| Work order |
Give back every record word for word, but keep the pictures out.

------ Supplied records ------

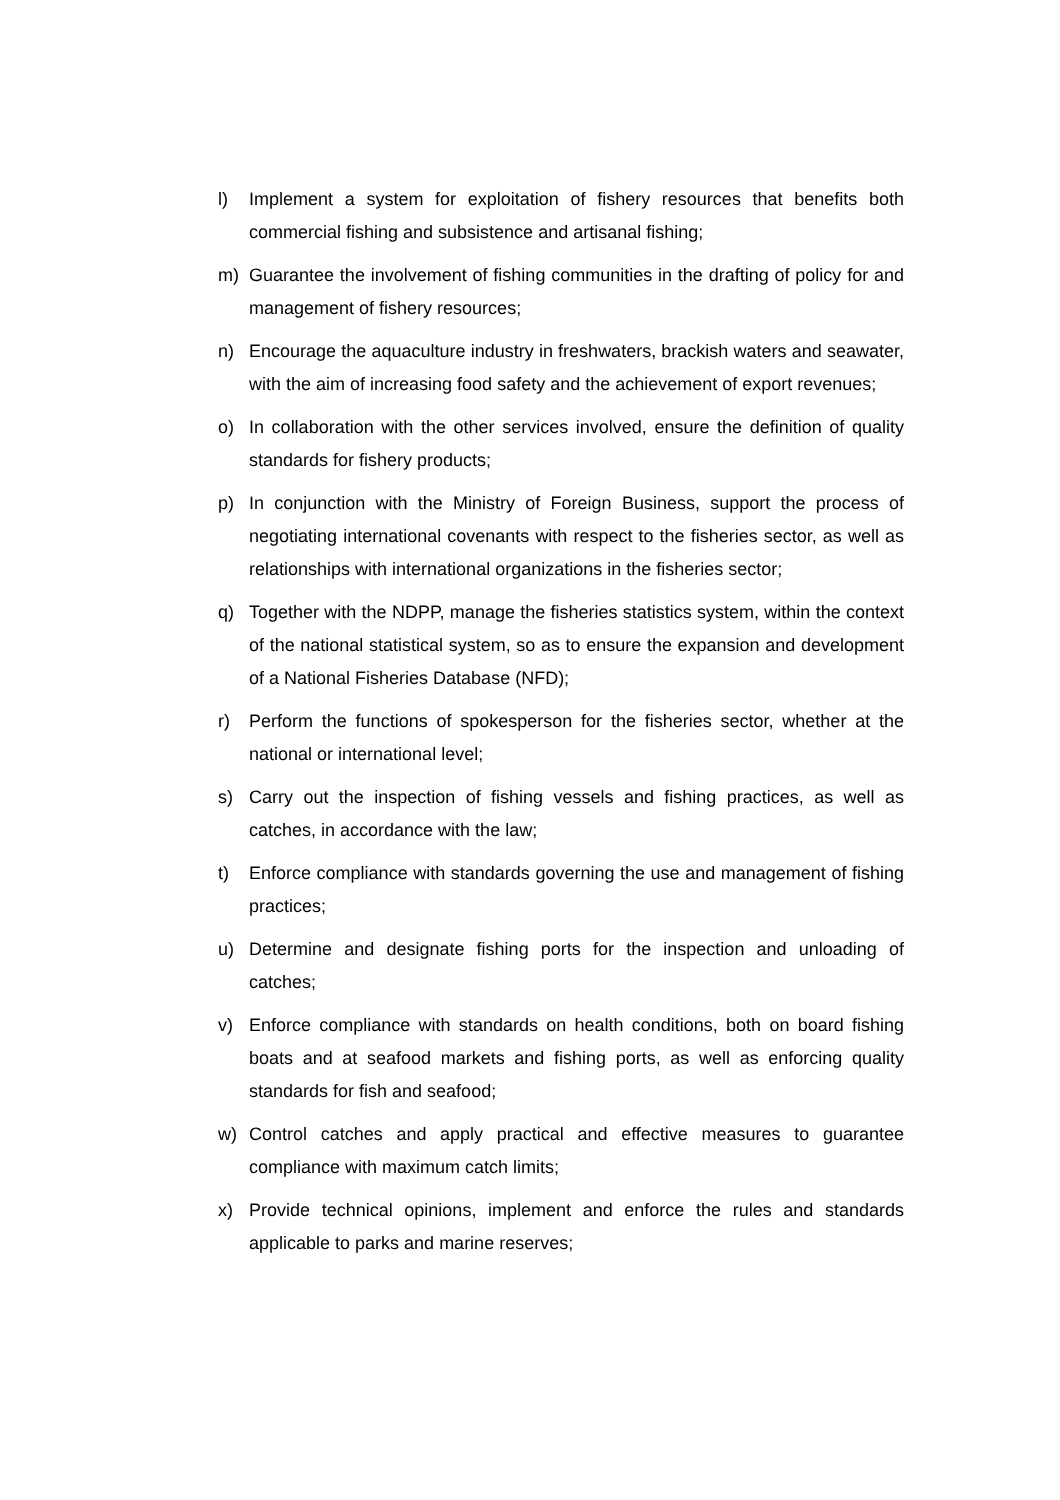l) Implement a system for exploitation of fishery resources that benefits both commercial fishing and subsistence and artisanal fishing;
m) Guarantee the involvement of fishing communities in the drafting of policy for and management of fishery resources;
n) Encourage the aquaculture industry in freshwaters, brackish waters and seawater, with the aim of increasing food safety and the achievement of export revenues;
o) In collaboration with the other services involved, ensure the definition of quality standards for fishery products;
p) In conjunction with the Ministry of Foreign Business, support the process of negotiating international covenants with respect to the fisheries sector, as well as relationships with international organizations in the fisheries sector;
q) Together with the NDPP, manage the fisheries statistics system, within the context of the national statistical system, so as to ensure the expansion and development of a National Fisheries Database (NFD);
r) Perform the functions of spokesperson for the fisheries sector, whether at the national or international level;
s) Carry out the inspection of fishing vessels and fishing practices, as well as catches, in accordance with the law;
t) Enforce compliance with standards governing the use and management of fishing practices;
u) Determine and designate fishing ports for the inspection and unloading of catches;
v) Enforce compliance with standards on health conditions, both on board fishing boats and at seafood markets and fishing ports, as well as enforcing quality standards for fish and seafood;
w) Control catches and apply practical and effective measures to guarantee compliance with maximum catch limits;
x) Provide technical opinions, implement and enforce the rules and standards applicable to parks and marine reserves;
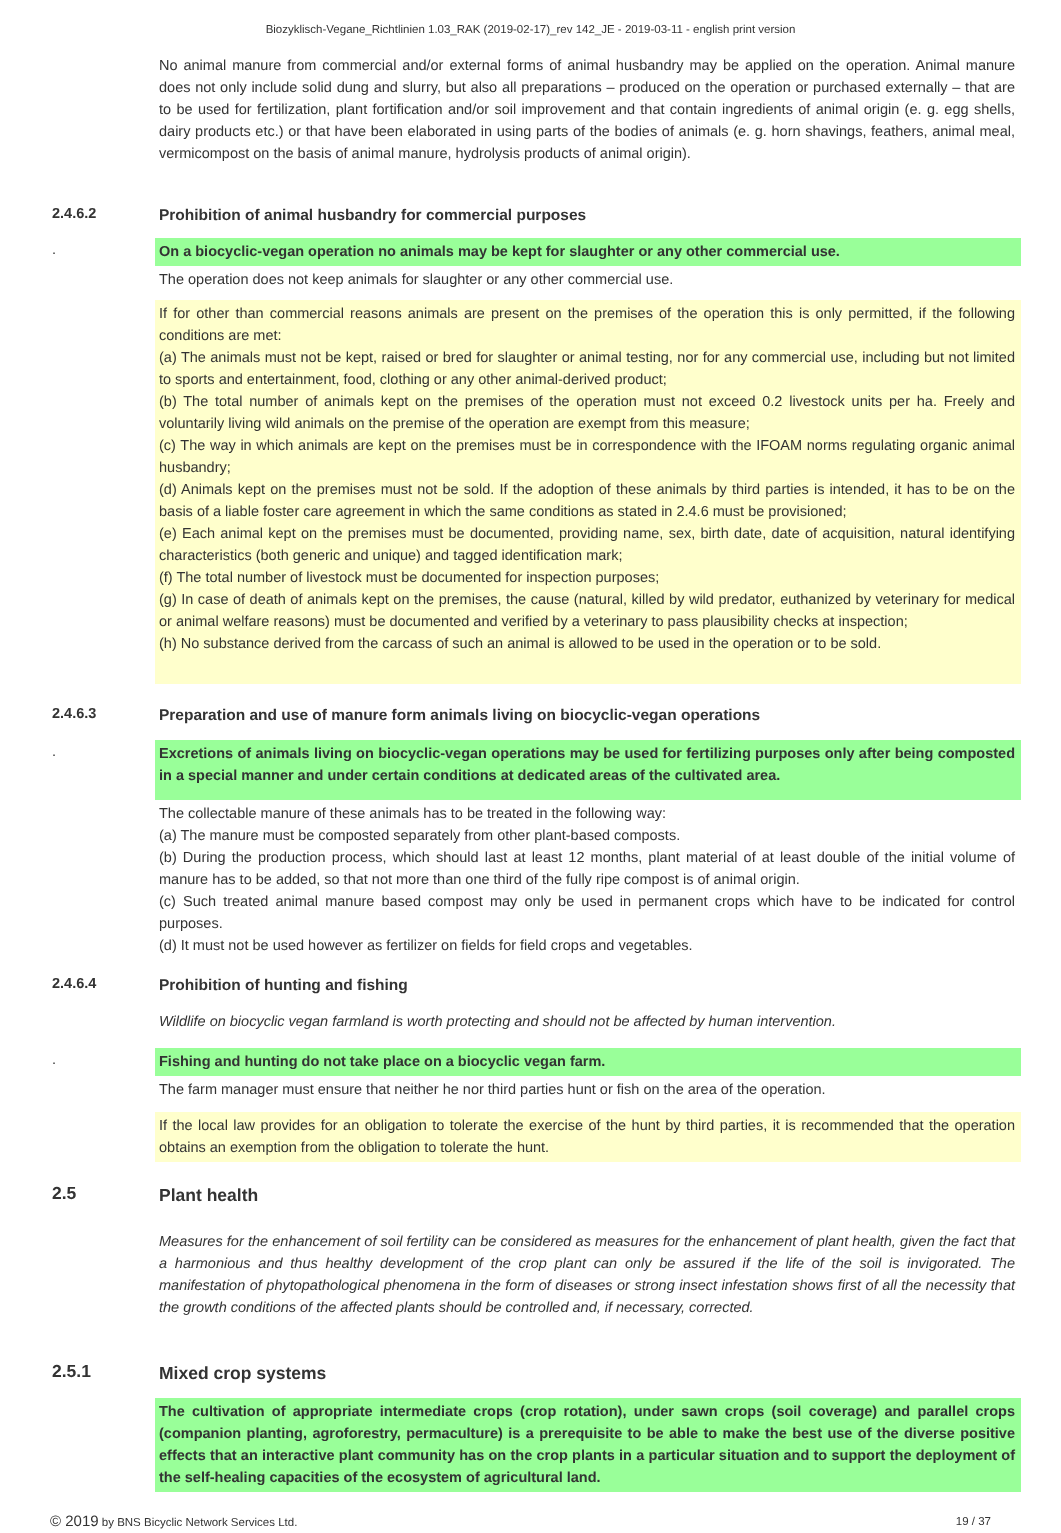Biozyklisch-Vegane_Richtlinien 1.03_RAK (2019-02-17)_rev 142_JE - 2019-03-11 - english print version
No animal manure from commercial and/or external forms of animal husbandry may be applied on the operation. Animal manure does not only include solid dung and slurry, but also all preparations – produced on the operation or purchased externally – that are to be used for fertilization, plant fortification and/or soil improvement and that contain ingredients of animal origin (e. g. egg shells, dairy products etc.) or that have been elaborated in using parts of the bodies of animals (e. g. horn shavings, feathers, animal meal, vermicompost on the basis of animal manure, hydrolysis products of animal origin).
2.4.6.2 Prohibition of animal husbandry for commercial purposes
. On a biocyclic-vegan operation no animals may be kept for slaughter or any other commercial use.
The operation does not keep animals for slaughter or any other commercial use.
If for other than commercial reasons animals are present on the premises of the operation this is only permitted, if the following conditions are met:
(a) The animals must not be kept, raised or bred for slaughter or animal testing, nor for any commercial use, including but not limited to sports and entertainment, food, clothing or any other animal-derived product;
(b) The total number of animals kept on the premises of the operation must not exceed 0.2 livestock units per ha. Freely and voluntarily living wild animals on the premise of the operation are exempt from this measure;
(c) The way in which animals are kept on the premises must be in correspondence with the IFOAM norms regulating organic animal husbandry;
(d) Animals kept on the premises must not be sold. If the adoption of these animals by third parties is intended, it has to be on the basis of a liable foster care agreement in which the same conditions as stated in 2.4.6 must be provisioned;
(e) Each animal kept on the premises must be documented, providing name, sex, birth date, date of acquisition, natural identifying characteristics (both generic and unique) and tagged identification mark;
(f) The total number of livestock must be documented for inspection purposes;
(g) In case of death of animals kept on the premises, the cause (natural, killed by wild predator, euthanized by veterinary for medical or animal welfare reasons) must be documented and verified by a veterinary to pass plausibility checks at inspection;
(h) No substance derived from the carcass of such an animal is allowed to be used in the operation or to be sold.
2.4.6.3 Preparation and use of manure form animals living on biocyclic-vegan operations
. Excretions of animals living on biocyclic-vegan operations may be used for fertilizing purposes only after being composted in a special manner and under certain conditions at dedicated areas of the cultivated area.
The collectable manure of these animals has to be treated in the following way:
(a) The manure must be composted separately from other plant-based composts.
(b) During the production process, which should last at least 12 months, plant material of at least double of the initial volume of manure has to be added, so that not more than one third of the fully ripe compost is of animal origin.
(c) Such treated animal manure based compost may only be used in permanent crops which have to be indicated for control purposes.
(d) It must not be used however as fertilizer on fields for field crops and vegetables.
2.4.6.4 Prohibition of hunting and fishing
Wildlife on biocyclic vegan farmland is worth protecting and should not be affected by human intervention.
. Fishing and hunting do not take place on a biocyclic vegan farm.
The farm manager must ensure that neither he nor third parties hunt or fish on the area of the operation.
If the local law provides for an obligation to tolerate the exercise of the hunt by third parties, it is recommended that the operation obtains an exemption from the obligation to tolerate the hunt.
2.5 Plant health
Measures for the enhancement of soil fertility can be considered as measures for the enhancement of plant health, given the fact that a harmonious and thus healthy development of the crop plant can only be assured if the life of the soil is invigorated. The manifestation of phytopathological phenomena in the form of diseases or strong insect infestation shows first of all the necessity that the growth conditions of the affected plants should be controlled and, if necessary, corrected.
2.5.1 Mixed crop systems
The cultivation of appropriate intermediate crops (crop rotation), under sawn crops (soil coverage) and parallel crops (companion planting, agroforestry, permaculture) is a prerequisite to be able to make the best use of the diverse positive effects that an interactive plant community has on the crop plants in a particular situation and to support the deployment of the self-healing capacities of the ecosystem of agricultural land.
© 2019 by BNS Bicyclic Network Services Ltd. 19 / 37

------

| Solution to the problem |
l) Implement a system for exploitation of fishery resources that benefits both commercial fishing and subsistence and artisanal fishing;
m) Guarantee the involvement of fishing communities in the drafting of policy for and management of fishery resources;
n) Encourage the aquaculture industry in freshwaters, brackish waters and seawater, with the aim of increasing food safety and the achievement of export revenues;
o) In collaboration with the other services involved, ensure the definition of quality standards for fishery products;
p) In conjunction with the Ministry of Foreign Business, support the process of negotiating international covenants with respect to the fisheries sector, as well as relationships with international organizations in the fisheries sector;
q) Together with the NDPP, manage the fisheries statistics system, within the context of the national statistical system, so as to ensure the expansion and development of a National Fisheries Database (NFD);
r) Perform the functions of spokesperson for the fisheries sector, whether at the national or international level;
s) Carry out the inspection of fishing vessels and fishing practices, as well as catches, in accordance with the law;
t) Enforce compliance with standards governing the use and management of fishing practices;
u) Determine and designate fishing ports for the inspection and unloading of catches;
v) Enforce compliance with standards on health conditions, both on board fishing boats and at seafood markets and fishing ports, as well as enforcing quality standards for fish and seafood;
w) Control catches and apply practical and effective measures to guarantee compliance with maximum catch limits;
x) Provide technical opinions, implement and enforce the rules and standards applicable to parks and marine reserves;
Biozyklisch-Vegane_Richtlinien 1.03_RAK (2019-02-17)_rev 142_JE - 2019-03-11 - english print version
No animal manure from commercial and/or external forms of animal husbandry may be applied on the operation. Animal manure does not only include solid dung and slurry, but also all preparations – produced on the operation or purchased externally – that are to be used for fertilization, plant fortification and/or soil improvement and that contain ingredients of animal origin (e. g. egg shells, dairy products etc.) or that have been elaborated in using parts of the bodies of animals (e. g. horn shavings, feathers, animal meal, vermicompost on the basis of animal manure, hydrolysis products of animal origin).
2.4.6.2 Prohibition of animal husbandry for commercial purposes
. On a biocyclic-vegan operation no animals may be kept for slaughter or any other commercial use.
The operation does not keep animals for slaughter or any other commercial use.
If for other than commercial reasons animals are present on the premises of the operation this is only permitted, if the following conditions are met:
(a) The animals must not be kept, raised or bred for slaughter or animal testing, nor for any commercial use, including but not limited to sports and entertainment, food, clothing or any other animal-derived product;
(b) The total number of animals kept on the premises of the operation must not exceed 0.2 livestock units per ha. Freely and voluntarily living wild animals on the premise of the operation are exempt from this measure;
(c) The way in which animals are kept on the premises must be in correspondence with the IFOAM norms regulating organic animal husbandry;
(d) Animals kept on the premises must not be sold. If the adoption of these animals by third parties is intended, it has to be on the basis of a liable foster care agreement in which the same conditions as stated in 2.4.6 must be provisioned;
(e) Each animal kept on the premises must be documented, providing name, sex, birth date, date of acquisition, natural identifying characteristics (both generic and unique) and tagged identification mark;
(f) The total number of livestock must be documented for inspection purposes;
(g) In case of death of animals kept on the premises, the cause (natural, killed by wild predator, euthanized by veterinary for medical or animal welfare reasons) must be documented and verified by a veterinary to pass plausibility checks at inspection;
(h) No substance derived from the carcass of such an animal is allowed to be used in the operation or to be sold.
2.4.6.3 Preparation and use of manure form animals living on biocyclic-vegan operations
. Excretions of animals living on biocyclic-vegan operations may be used for fertilizing purposes only after being composted in a special manner and under certain conditions at dedicated areas of the cultivated area.
The collectable manure of these animals has to be treated in the following way:
(a) The manure must be composted separately from other plant-based composts.
(b) During the production process, which should last at least 12 months, plant material of at least double of the initial volume of manure has to be added, so that not more than one third of the fully ripe compost is of animal origin.
(c) Such treated animal manure based compost may only be used in permanent crops which have to be indicated for control purposes.
(d) It must not be used however as fertilizer on fields for field crops and vegetables.
2.4.6.4 Prohibition of hunting and fishing
Wildlife on biocyclic vegan farmland is worth protecting and should not be affected by human intervention.
. Fishing and hunting do not take place on a biocyclic vegan farm.
The farm manager must ensure that neither he nor third parties hunt or fish on the area of the operation.
If the local law provides for an obligation to tolerate the exercise of the hunt by third parties, it is recommended that the operation obtains an exemption from the obligation to tolerate the hunt.
2.5 Plant health
Measures for the enhancement of soil fertility can be considered as measures for the enhancement of plant health, given the fact that a harmonious and thus healthy development of the crop plant can only be assured if the life of the soil is invigorated. The manifestation of phytopathological phenomena in the form of diseases or strong insect infestation shows first of all the necessity that the growth conditions of the affected plants should be controlled and, if necessary, corrected.
2.5.1 Mixed crop systems
The cultivation of appropriate intermediate crops (crop rotation), under sawn crops (soil coverage) and parallel crops (companion planting, agroforestry, permaculture) is a prerequisite to be able to make the best use of the diverse positive effects that an interactive plant community has on the crop plants in a particular situation and to support the deployment of the self-healing capacities of the ecosystem of agricultural land.
© 2019 by BNS Bicyclic Network Services Ltd. 19 / 37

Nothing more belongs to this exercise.